L’existence, pour Kierkegaard, est l’autre nom de Dieu; la vie recèle une dimension supérieure pour laquelle il convient de tout quitter; ce besoin de transcendance commence dans la passion. On le trouve également dans la morale; mais c’est surtout dans la religion que la transcendance s’accomplit; la grandeur se réalise et les hommes deviennent vraiment des vivants comme le Christ qui est allé au bout de l’existence jusque dans la mort.

Kierkegaard a développé ses pensées sur l’existence dans deux ouvrages essentiels, admirablement bien écrits : " Crainte et Tremblement " et les " Miettes philosophiques ".

Il s’oppose ouvertement à Hegel et s’éloigne définitivement de Socrate pour suivre Jésus.

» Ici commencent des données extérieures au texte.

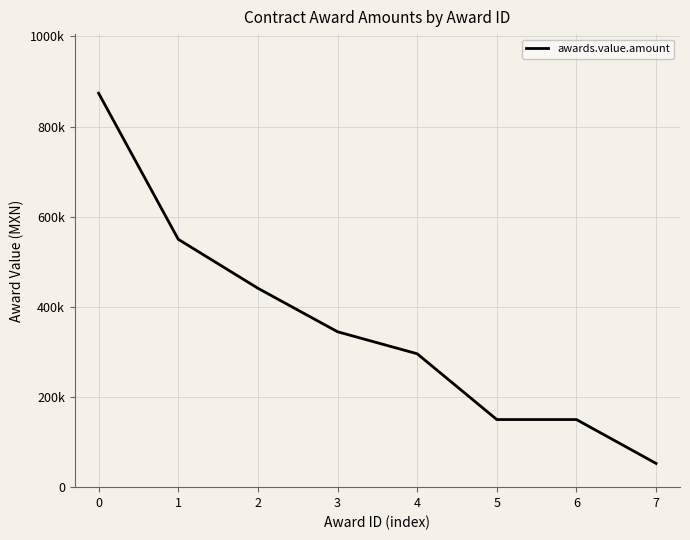

Is this an area chart (filled region under the line)?

No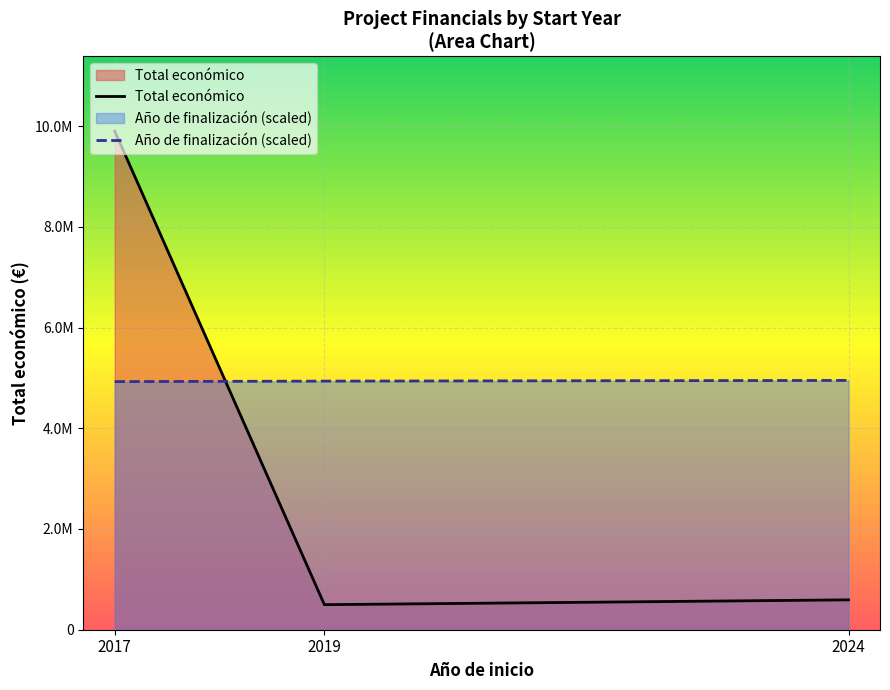

Read the Total económico value at 2024.

599927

Il est surtout préoccupé par le problème du salut et de la béatitude éternelle; son angoisse personnelle apparaît également dans une étude " Le concept d’angoisse " : l’ apprentissage de l’angoisse est le suprême savoir; en face du passé, un homme peut éprouver des regrets, des remords, du repentir, non de l’angoisse; celle-ci n’apparaît qu’en face d’un possible indéterminé : le futur.

Kierkegaard définit l’homme comme une synthèse d’âme et de corps, l’âme étant la conscience; cette synthèse est portée par un troisième élément, l’esprit, lui-même synthèse entre le temporel et l’éternel ou entre le sensible et le spirituel, le fini et l’infini.

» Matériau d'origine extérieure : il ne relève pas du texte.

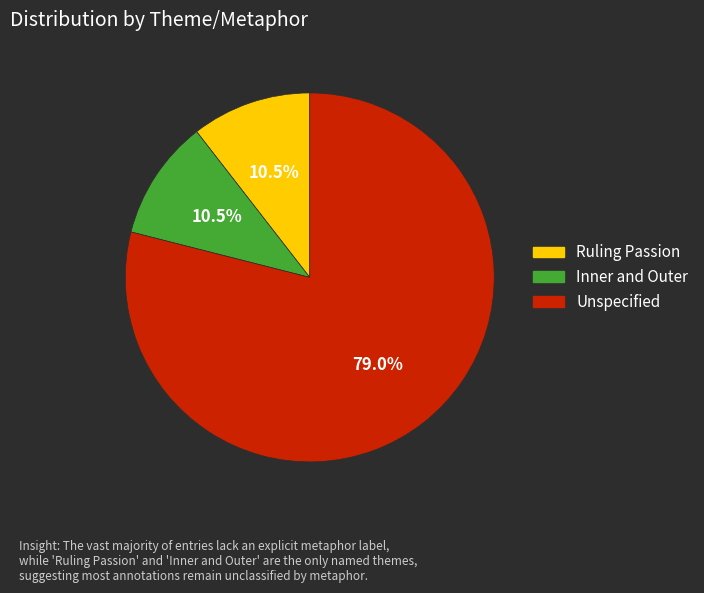

Does any single category account for the majority?

Yes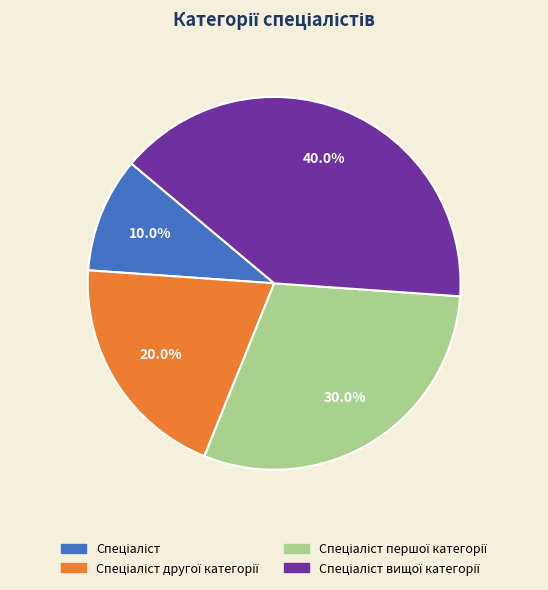

Does any single category account for the majority?

No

L’esprit peut avoir conscience de sa propre existence, mais, contrairement à ce que pense Hegel, il n’en a jamais une conscience claire, car il est entravé dans le corporel. Chez l’homme la conscience de soi n’est donc jamais achevée et le sujet est dans un devenir incessant (Post-Scriptum final aux Miettes Philosophiques).

Les derniers ouvrages de Kierkegaard (Pureté du cœur, Vie et Règne de l’amour, La maladie à la mort, l’Ecole du christianisme) et son Journal reflètent les tourments et l’isolement de la fin de sa vie. Il vit de plus en plus avec ses souvenirs, en proie à une grande détresse morale. Malade, il s’éteignit le 11 novembre 1855.

Ce solitaire, père de l’existentialisme, trouvera une audience considérable en Europe auprès de nombreux philosophes ou écrivains; il contribua aussi au renouveau de la théologie protestante.